Ignoro si a todos mis colegas les ocurre algo igual, pero como parte de esta maravillosa profesión que es el periodismo deportivo, muchas personas –familiares, amigos e incluso los propios aficionados- se me han acercado para preguntarme, ¿Cuáles serían tus deseos para el futbol mexicano?

No puedo negar que es un cuestionamiento que parece sencillo en primera instancia, pero en el fondo tiene una fuerte complicación porque no nada más es lo que le hace falta, sino de esas necesidades hay que ubicar cuales están dentro de la realidad de nuestro balompié.

Al final de tanta voltereta llegué a la conclusión de que sólo deseo una cosa: que la liga mexicana deje de ser un futbol de pretextos. Estoy seguro que si, al igual que en la vida cotidiana, todos los que de alguna u otra manera formamos parte de este deporte, dejemos de buscarle siempre alguna excusa a todo lo que pasa para justificar los tropiezos o los errores y si ocurre esto, se dará un gran avance. ¿Hasta donde? Eso si no lo sé.

Jugadores, entrenadores, directivos, periodistas y aficionados (todos con una gran cantidad de excepciones ) tenemos que cambiar nuestra mentalidad, esa que durante toda la historia ha formado parte de nuestra cultura y que la plasmamos en el día a día.

Deseo que se acabe de una vez por todas el que los árbitros, la cancha o el balón se conviertan en el primer "gran" pretexto para tratar de explicar una derrota o una mala actuación por parte de los jugadores sin asumir su responsabilidad; que los entrenadores jamás vuelvan a achacar al sistema de competencia o, peor aún, a la falta de talentos para no trabajar y formar jugadores jóvenes; que se termine el que los federativos se escuden en cualquier "tontería" para justificar su incapacidad para regir y dirigir adecuadamente al futbol mexicano (planeación, reglas, competencia); que los periodistas nos justifiquemos con cualquier "babosada" para tratar de explicar comentarios poco objetivos y/o amarillistas y que los aficionados, siguiendo esta larga cadena, sólo se dediquen a justificar todos los errores que se cometen en nuestro querido futbol mexicano.
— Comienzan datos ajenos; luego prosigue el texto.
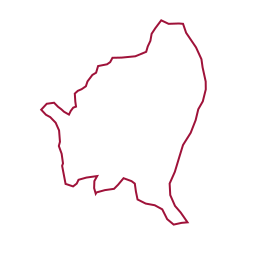 Oskarshamn, Kalmar, Sweden (Albers equal-area conic projection), rotated 352°
{"feature_id": "70781695B81120519064145", "entity_name": "Oskarshamn", "entity_type": "district", "adm_level": 2, "iso_a3": "SWE", "parent_name": "Sweden", "parent_adm1": "Kalmar", "projection": "albers", "projection_center": [16.317, 57.382], "detail": "fine", "context": "isolated", "style": "outline", "palette": "rose", "viewbox_px": 256, "rotation_deg": 352, "n_neighbors": 0, "source": "geoboundaries", "source_scale": "gbopen_adm2", "svg_char_len": 1161}
<svg xmlns="http://www.w3.org/2000/svg" viewBox="0 0 256 256"><g transform="rotate(352 128 128)"><path d="M173.8,229.7L173.1,228.3L168.4,219.0L163.7,211.7L160.5,200.3L161.5,188.8L168.3,177.9L175.0,163.4L180.1,152.5L189.4,141.5L196.1,129.6L200.2,119.2L205.8,112.0L210.4,100.6L211.4,92.8L210.3,78.3L210.3,70.1L206.6,57.7L198.8,41.8L197.0,32.5L193.0,31.6L182.7,30.5L175.9,26.0L169.1,32.8L164.5,38.0L162.3,44.8L158.9,50.0L156.6,55.1L145.2,58.0L131.5,57.4L123.1,56.4L122.4,56.3L119.5,60.3L116.1,62.0L107.0,62.5L104.1,68.8L100.1,70.5L95.9,74.7L94.4,76.2L92.1,80.8L87.5,83.1L83.5,84.2L80.1,86.5L79.5,94.5L79.5,99.6L76.6,100.2L73.7,103.1L71.4,106.5L66.9,103.0L64.6,100.2L61.7,97.3L58.3,92.7L50.9,92.7L44.6,97.8L48.6,103.5L52.5,106.4L57.1,112.7L59.4,120.8L58.7,132.2L57.0,136.2L58.7,144.3L58.7,154.0L57.5,156.3L58.4,174.7L59.7,175.3L65.5,178.2L69.5,175.9L71.8,172.4L79.9,171.3L90.8,171.3L87.3,175.9L86.1,182.8L86.9,188.6L87.9,187.4L96.5,186.3L105.7,186.3L110.3,182.8L116.6,177.1L124.1,181.1L127.0,184.0L127.0,192.1L127.5,200.1L135.0,205.3L143.7,208.2L150.6,213.3L154.1,223.7L159.8,230.0L167.9,229.4L173.8,229.7Z" fill="none" stroke="#9f1239" stroke-width="2"/></g></svg>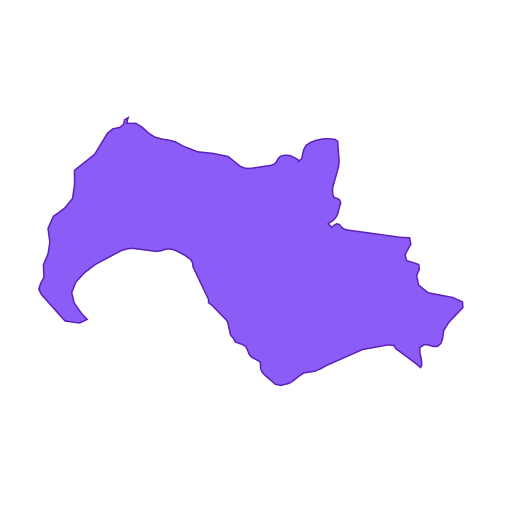 outline of Hatay, rotated 277°
{"feature_id": "TUR-2289", "entity_name": "Hatay", "entity_type": "Province", "adm_level": 1, "iso_a3": "TUR", "parent_name": "Turkey", "parent_adm1": "", "projection": "orthographic", "projection_center": [36.26, 36.42], "detail": "fine", "context": "isolated", "style": "filled", "palette": "violet", "viewbox_px": 512, "rotation_deg": 277, "n_neighbors": 0, "source": "natural_earth", "source_scale": "10m", "svg_char_len": 2138}
<svg xmlns="http://www.w3.org/2000/svg" viewBox="0 0 512 512"><g transform="rotate(277 256 256)"><path d="M377.6,112.2L377.3,112.1L374.6,111.8L372.0,112.0L373.0,120.6L369.9,127.4L365.3,133.7L361.8,140.6L360.6,148.4L360.4,155.2L359.5,162.1L356.1,170.4L352.3,185.3L352.6,201.0L351.3,216.2L342.9,229.8L341.7,235.1L342.5,240.9L347.9,260.1L349.4,262.7L351.4,264.5L355.9,266.5L357.3,267.5L358.7,269.8L359.5,272.2L359.8,274.9L359.7,278.0L357.9,283.3L356.3,286.5L355.0,286.6L357.9,289.4L367.3,290.4L371.9,292.2L375.2,296.0L375.3,296.1L378.1,301.4L380.1,307.2L381.1,312.2L381.4,320.2L379.8,323.1L359.7,327.0L354.3,327.0L332.7,323.7L327.5,324.5L324.3,325.6L323.2,327.9L322.9,330.4L321.5,332.4L319.1,333.5L317.5,333.5L315.8,333.0L308.0,332.0L304.1,330.6L300.6,328.1L297.0,323.8L293.7,327.2L297.8,332.0L297.4,335.0L295.1,337.4L293.4,340.0L292.9,345.2L292.1,396.2L292.8,406.2L286.7,408.2L275.5,403.8L269.8,406.1L267.4,418.6L262.9,419.7L256.0,417.8L246.8,421.1L240.5,431.3L238.8,456.2L235.6,466.6L234.9,466.7L230.1,467.6L213.5,455.4L205.1,451.4L196.1,451.2L191.7,450.1L188.4,447.2L187.8,443.0L188.6,438.4L188.6,433.8L185.0,429.7L179.4,430.6L173.7,432.7L168.0,433.8L165.3,432.9L168.6,428.0L181.0,406.2L184.1,403.6L183.7,397.4L176.1,373.0L156.2,339.7L152.3,334.4L148.9,328.6L145.7,317.6L141.7,313.0L137.2,308.7L133.7,304.5L130.6,296.5L131.0,290.9L138.8,279.3L141.2,276.5L144.0,274.7L147.0,273.8L150.4,273.5L151.8,272.2L155.2,263.7L157.6,261.2L162.6,258.5L165.1,256.5L166.5,253.3L168.1,245.9L171.5,243.7L172.9,242.0L174.8,240.2L186.0,236.3L188.4,234.9L201.8,218.2L203.9,214.5L206.9,214.3L237.4,194.9L241.8,193.8L244.8,191.2L248.2,184.8L251.0,177.6L252.4,172.2L252.3,167.7L251.2,164.4L249.7,161.3L248.6,157.5L248.4,155.1L248.6,132.9L247.5,127.5L244.8,121.4L228.1,97.6L218.5,87.8L208.1,80.3L197.3,77.5L187.3,81.2L177.7,89.8L172.5,96.2L168.0,89.0L168.2,74.4L191.5,47.8L196.6,44.4L202.6,45.6L209.0,48.1L221.3,46.1L232.8,49.3L244.6,49.7L257.9,46.2L270.6,50.0L279.9,60.0L290.8,66.9L304.9,67.2L318.9,65.4L337.3,83.5L359.8,93.6L364.7,98.3L367.1,105.4L370.7,108.5L375.2,109.0L377.6,112.2L377.6,112.2Z" fill="#8b5cf6" stroke="#5b21b6" stroke-width="1.5"/></g></svg>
Insisto que no se cual sería el alcance de un futbol sin pretextos, pero estoy seguro que los resultados serían totalmente diferentes. Los futbolistas serían mejores dentro y fuera de la cancha; los entrenadores dejarían un legado mucho más profundo en el futbol que la simple búsqueda, con las formas que sea, de un campeonato; los directivos tendrían un reconocimiento inimaginable y dejarían una base muy sólida para que sus sucesores siguieran construyendo una liga "casi" ideal; los periodistas podríamos influir de una manera mucho más importante en el desarrollo de este deporte y los aficionados podrían disfrutar de verdaderos triunfos y éxitos de su equipo y la Selección Nacional. Y todos, en conjunto, dejaríamos de festejar el tradicional "jugamos con nunca y perdimos como siempre".

No se si sea un deseo irreal, pero de verdad que me encantaría tener en México un futbol sin pretextos.